Monday, August 11, 2008

Reflections on a Bittersweet Return

Relieved ... and yet anguished? Broken, furious with nowhere to direct my fury. I don't know what specifically I felt as the time neared for my departure from Asmara, Ethiopia. Maybe that's an angry response at having to think about how I felt. It was dreamy, in a way. But it was horribly discouraging, tearfully remorseful, and unnecessary disruption of a life that had been going well, socially, but granted with no direction. I was in college, and I intended to graduate. But I had wasted a year of my life, and there were more ahead, accomplishing nothing, increasingly a stranger to myself with no way that I was aware of to arrest these feelings. Home wouldn't do it. It felt like the end of being ill, or deeply asleep, awake but weak -- unaware of just how weak I was, uncertain, not confident and already resigned to having a disasterous rest of my life. But not once did I feel suicidal. Never. I was cynical, dark and bitter, but I would take a slow death fighting madness over checking out without a fight to the end.

I didn't hold out much hope that I would fare well matching my new personality with those of my family members, which would not have changed, not to the unraveling degree mine had. I dreaded them seeing me like this -- and it would not be a matter of willpower to put my best face forward, because my mind had a mind of its own, at this point; if it felt fear, my mind wanted to race with it as fast and as far as it could, as if to push me down just a little bit further. But, I was actually getting stronger, as I have seen the progress, and who and what I am now.

The thought of leaving was reassuring, yes, it was exhilarating, but always there were the dampening feelings, so agonizing that should feelings should emerge. A part of me hated me for being such a wimp. Almost intolerable melancholy, until I could get stoned on whatever was available. I missed life as I had enjoyed it, which seemed more than two years behind me. It seemed an eternity since I had been happy. Join the crowd, you might say. Everyone was unhappy. I only know that I saw none acting like me, but that means nothing. Nobody was happy. Words are insufficient; speaking in cliches, one hopes, will be enough. I miss the beautiful weather and the amber afternoons, which felt like early autumn, and the mornings which felt like early spring. It was barren and stark, but unique enough to hold my attention.

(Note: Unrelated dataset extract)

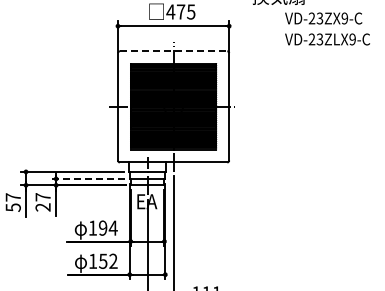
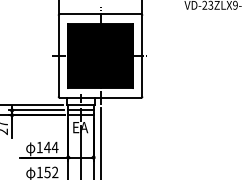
line: (173, 51) -> (100, 14), dashed -> solid
line: (88, 178) -> (36, 110), dashed -> solid
text: (102, 227) -> (46, 146), 194 -> 144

I never wanted to see Asmara again, at the time, though parts of it were beautiful and unique. There is a charm to a stripped down society, third-world living, but with a broken heart, alone, there was only dull interest, until next when I was drunk. I felt in a way I had never felt before, and I was sure I would never feel that way again. I'd never found myself away for so long, preparing to may a return which would be almost as traumatic. My life was enriched, but ruined. I felt a part of me had died, if not all of me but the breathing and thinking part -- and with that part which died, all of the happy memories I had ever created with my fiancee died. It didn't matter whether she loved me anyone, or if I loved her, we had not weathered fate or love well -- she much more than me.

I was not the same. And I couldn't love her in the way I had loved her before. She had revealed herself to be selfish, flighty, immature, cruel, with no forethought of the consequences and no apparent conscience. I was being forced to start over, with my return to the United States ... and I was still in the Navy ... with advanced mental illness, which was problematic, but I didn't have a name for it. I was ashamed that I had experienced a form of death, the death of my personality and soul, of my hope, of my confidence and general outlook, whatever that means. I felt doomed. And I was scared to death, though I didn't want to be. I kept telling myself I had no reason to be. Except going through what other men had gone through.